Even worse, it’s now clear that top bank executives — not necessarily Sloan, but others — knew about the illicit accounts much earlier than they have revealed in public testimony – and for years, they did nothing.
Actually, they did far worse than nothing. Regional offices kept pressuring bank staff to meet unrealistic sales quotas and when customers complained about the dummy accounts, Wells Fargo blamed its employees, not its cross-selling policy. Some 5,300 employees were let go — supposedly “for cause” — over a period of fifteen years.
And when bank whistle-blowers tried to report what was happening, they were fired, too – over 700 of them, in fact. Many are suing the bank and some have won settlements.
How high up did the cover-up go? It turns out that even Wells Fargo’s board had strong inklings of improprieties — as early as 2004 — thanks to an earlier internal bank report entitled “Gaming,” that warned of the “reputational risk” to the bank of pursuing its cross-selling policy so aggressively.

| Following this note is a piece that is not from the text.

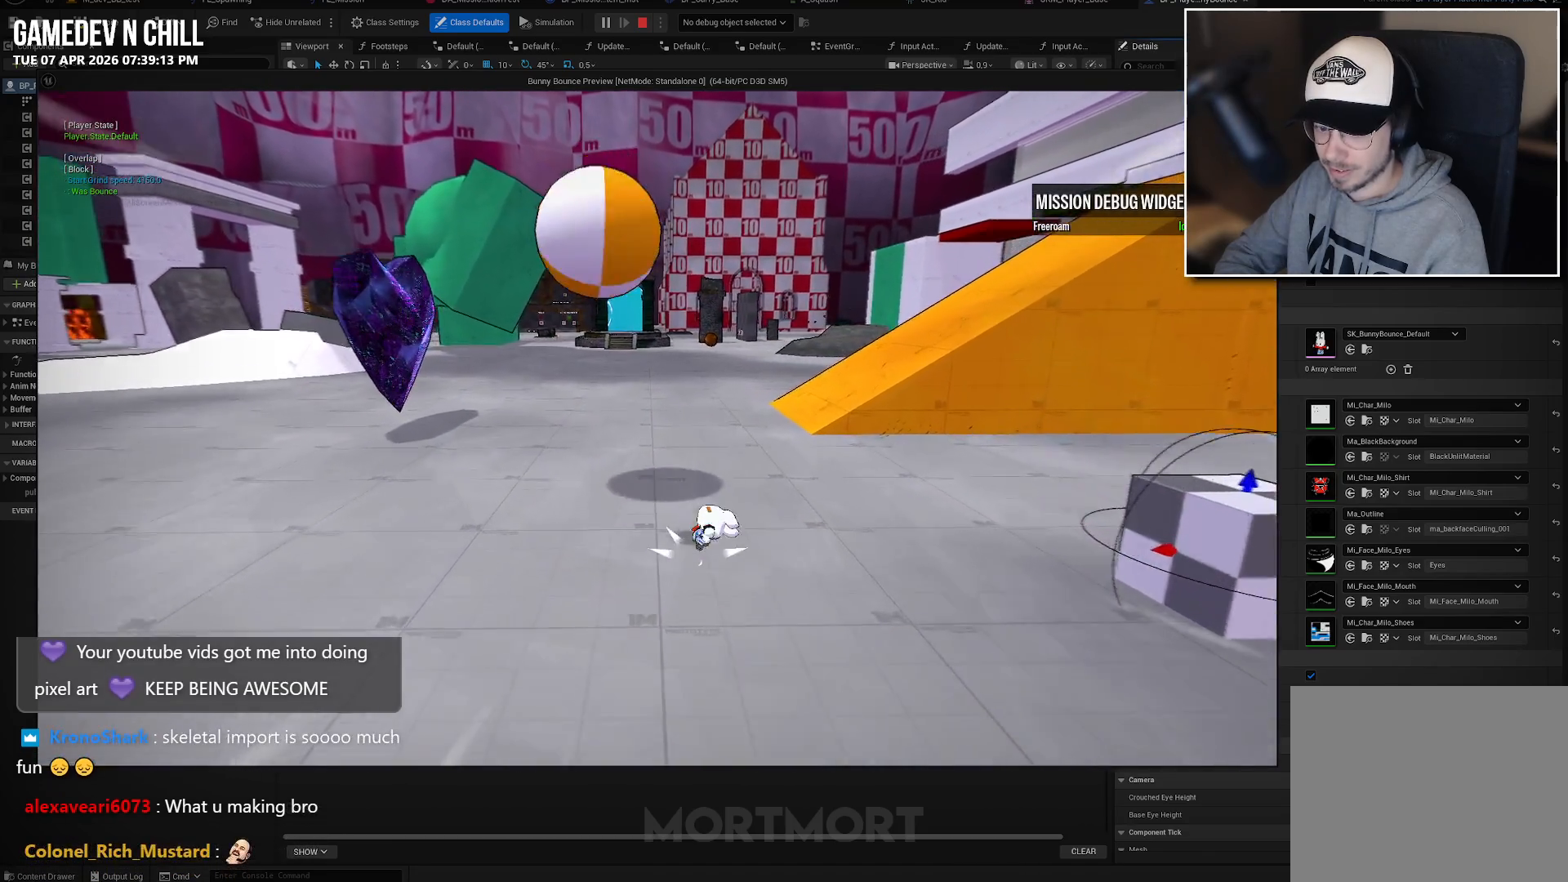
{"buttons": [], "left_stick": "center", "right_stick": "up-right", "events": [[100, "left_stick", "left"], [150, "left_stick", "down-left"], [283, "right_stick", "up-right"], [350, "left_stick", "center"]]}
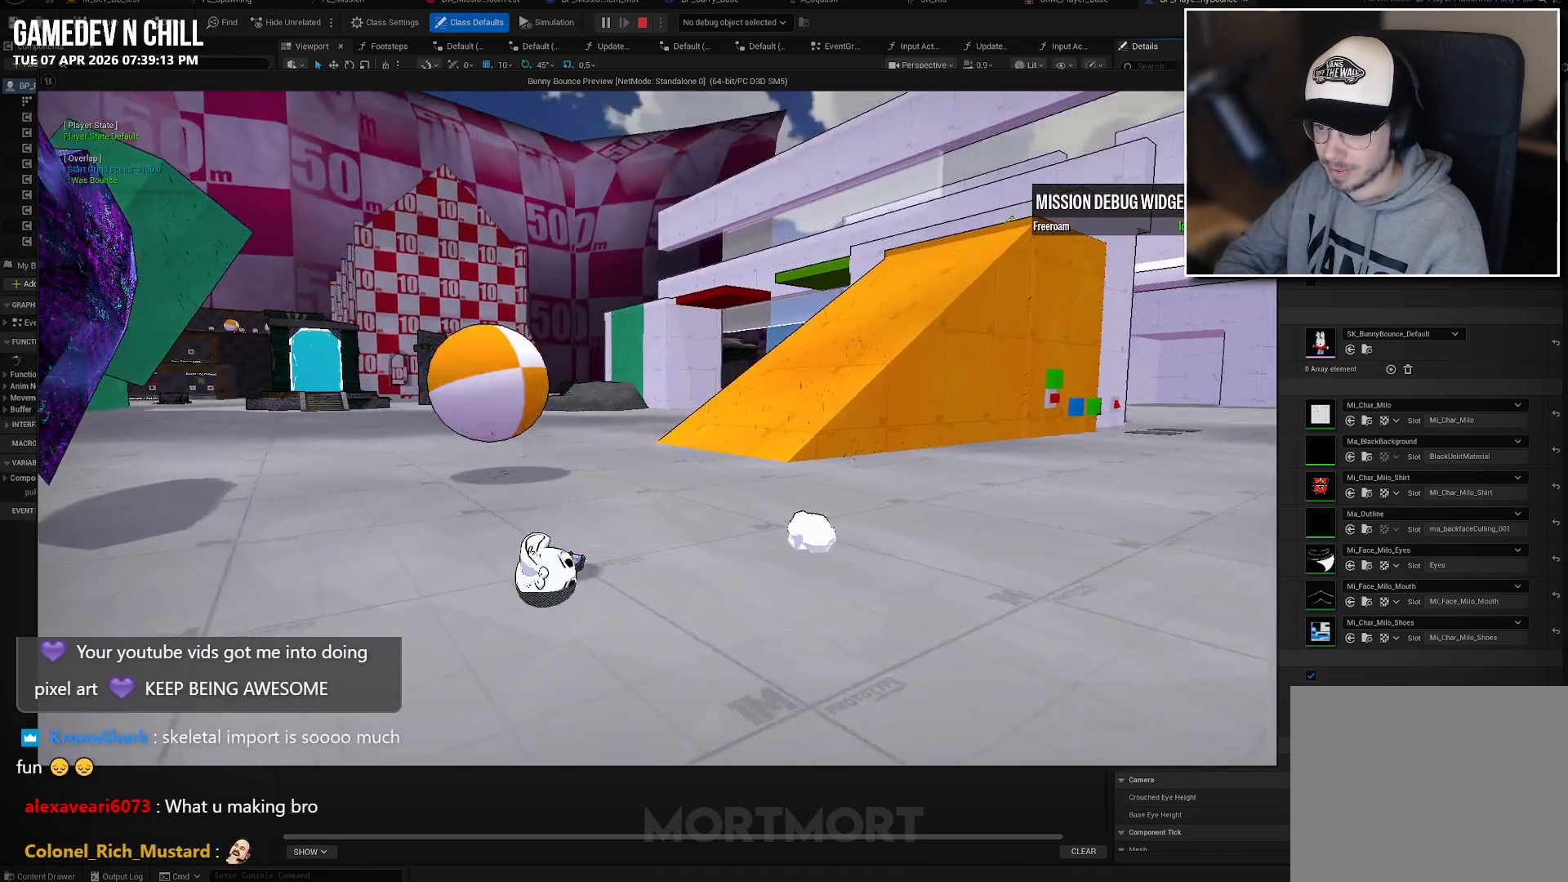
{"buttons": [], "left_stick": "center", "right_stick": "up-left", "events": [[33, "right_stick", "center"], [467, "right_stick", "up-left"]]}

It’s now clear that Wells Fargo was prepared to go to great lengths to rip off its own customers. The bank not only saddled them with unwarranted mortgage accounts but it kept adjusting those accounts to extract even higher fees. The bank also sold auto insurance to half a million customers who were kept in the dark about their payment liability.
The bank admits that tens of thousands of those customers wound up in default, which damaged their credit scores. Thousands also had their cars repossessed.